Segment Start: The records
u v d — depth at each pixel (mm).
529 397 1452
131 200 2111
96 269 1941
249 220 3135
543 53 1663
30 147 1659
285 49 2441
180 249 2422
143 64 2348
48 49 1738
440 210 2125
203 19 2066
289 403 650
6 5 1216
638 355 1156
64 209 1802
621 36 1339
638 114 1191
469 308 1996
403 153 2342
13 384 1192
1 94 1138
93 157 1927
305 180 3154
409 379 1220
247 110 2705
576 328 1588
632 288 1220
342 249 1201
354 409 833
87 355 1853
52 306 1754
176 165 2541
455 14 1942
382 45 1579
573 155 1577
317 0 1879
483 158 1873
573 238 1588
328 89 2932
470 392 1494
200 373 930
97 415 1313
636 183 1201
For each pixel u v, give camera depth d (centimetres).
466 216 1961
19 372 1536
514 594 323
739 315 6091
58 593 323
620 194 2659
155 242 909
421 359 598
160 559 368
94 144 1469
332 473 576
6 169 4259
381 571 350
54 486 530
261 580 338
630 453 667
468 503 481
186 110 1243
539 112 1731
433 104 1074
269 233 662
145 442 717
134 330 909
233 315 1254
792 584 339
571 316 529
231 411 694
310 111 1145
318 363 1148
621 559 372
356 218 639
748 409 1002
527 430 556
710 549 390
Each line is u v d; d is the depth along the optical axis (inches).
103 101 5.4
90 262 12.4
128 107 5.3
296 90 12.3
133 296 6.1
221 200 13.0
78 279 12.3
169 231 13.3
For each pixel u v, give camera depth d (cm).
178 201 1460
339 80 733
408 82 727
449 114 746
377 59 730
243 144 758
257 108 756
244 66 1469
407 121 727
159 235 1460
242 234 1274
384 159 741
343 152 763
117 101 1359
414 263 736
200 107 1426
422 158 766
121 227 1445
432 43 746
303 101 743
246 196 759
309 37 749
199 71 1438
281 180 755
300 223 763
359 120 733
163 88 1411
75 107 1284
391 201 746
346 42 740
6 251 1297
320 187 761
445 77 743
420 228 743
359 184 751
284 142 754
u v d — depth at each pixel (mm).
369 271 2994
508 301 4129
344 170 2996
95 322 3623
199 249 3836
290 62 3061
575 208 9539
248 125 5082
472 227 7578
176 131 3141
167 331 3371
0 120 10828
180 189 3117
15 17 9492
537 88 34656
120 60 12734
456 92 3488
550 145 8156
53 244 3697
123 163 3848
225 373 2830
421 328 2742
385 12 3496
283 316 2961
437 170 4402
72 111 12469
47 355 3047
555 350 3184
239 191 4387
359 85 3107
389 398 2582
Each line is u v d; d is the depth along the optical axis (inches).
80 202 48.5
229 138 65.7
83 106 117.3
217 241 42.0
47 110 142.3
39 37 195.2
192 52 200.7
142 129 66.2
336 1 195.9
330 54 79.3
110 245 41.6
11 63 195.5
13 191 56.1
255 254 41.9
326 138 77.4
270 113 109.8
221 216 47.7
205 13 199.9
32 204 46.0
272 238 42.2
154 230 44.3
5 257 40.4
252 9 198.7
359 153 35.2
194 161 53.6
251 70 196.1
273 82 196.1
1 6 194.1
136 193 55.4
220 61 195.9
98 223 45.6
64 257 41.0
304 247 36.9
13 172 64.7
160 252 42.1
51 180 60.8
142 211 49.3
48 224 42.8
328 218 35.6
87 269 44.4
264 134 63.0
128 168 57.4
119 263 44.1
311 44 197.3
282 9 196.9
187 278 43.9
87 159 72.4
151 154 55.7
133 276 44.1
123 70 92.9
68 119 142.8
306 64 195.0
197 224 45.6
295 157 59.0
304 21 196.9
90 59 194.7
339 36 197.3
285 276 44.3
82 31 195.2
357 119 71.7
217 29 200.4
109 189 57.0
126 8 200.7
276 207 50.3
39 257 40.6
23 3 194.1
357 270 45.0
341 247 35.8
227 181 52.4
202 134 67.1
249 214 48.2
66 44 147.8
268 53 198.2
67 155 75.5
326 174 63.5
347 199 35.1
Segment End: The records
Among the entries above, the line containing "96 269 1941", the line containing "409 379 1220", and all lines between them are to be restated word for word; nothing else belongs in the reply.

→ **Written response**:
96 269 1941
249 220 3135
543 53 1663
30 147 1659
285 49 2441
180 249 2422
143 64 2348
48 49 1738
440 210 2125
203 19 2066
289 403 650
6 5 1216
638 355 1156
64 209 1802
621 36 1339
638 114 1191
469 308 1996
403 153 2342
13 384 1192
1 94 1138
93 157 1927
305 180 3154
409 379 1220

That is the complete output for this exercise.